***** INFORMATION SHOWN

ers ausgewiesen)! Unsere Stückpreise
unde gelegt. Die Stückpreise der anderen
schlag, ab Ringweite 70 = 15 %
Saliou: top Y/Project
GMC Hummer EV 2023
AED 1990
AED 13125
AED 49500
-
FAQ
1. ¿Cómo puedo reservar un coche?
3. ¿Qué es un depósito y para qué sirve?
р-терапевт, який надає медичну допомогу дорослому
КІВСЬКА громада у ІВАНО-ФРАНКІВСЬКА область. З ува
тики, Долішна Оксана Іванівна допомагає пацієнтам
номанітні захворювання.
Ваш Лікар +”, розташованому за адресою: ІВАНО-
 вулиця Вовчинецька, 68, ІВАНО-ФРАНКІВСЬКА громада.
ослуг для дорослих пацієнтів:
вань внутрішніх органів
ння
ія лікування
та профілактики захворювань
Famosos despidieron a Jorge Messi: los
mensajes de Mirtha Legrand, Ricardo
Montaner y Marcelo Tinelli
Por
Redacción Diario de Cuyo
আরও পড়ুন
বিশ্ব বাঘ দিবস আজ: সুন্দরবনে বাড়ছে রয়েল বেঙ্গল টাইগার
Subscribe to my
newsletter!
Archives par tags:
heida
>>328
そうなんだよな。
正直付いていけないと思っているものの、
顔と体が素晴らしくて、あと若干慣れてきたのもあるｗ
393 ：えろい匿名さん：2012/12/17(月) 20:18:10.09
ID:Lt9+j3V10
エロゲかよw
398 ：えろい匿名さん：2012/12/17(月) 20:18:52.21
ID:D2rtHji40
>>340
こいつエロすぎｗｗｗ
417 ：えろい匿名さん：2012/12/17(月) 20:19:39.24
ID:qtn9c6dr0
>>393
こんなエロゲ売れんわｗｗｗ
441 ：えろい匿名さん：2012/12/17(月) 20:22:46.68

**********

• **WHAT YOU WILL DO**:
Look through the entries, and return every line that the word "Stückpreise" appears in.

• **EXERCISE SOLUTION**:
ers ausgewiesen)! Unsere Stückpreise
unde gelegt. Die Stückpreise der anderen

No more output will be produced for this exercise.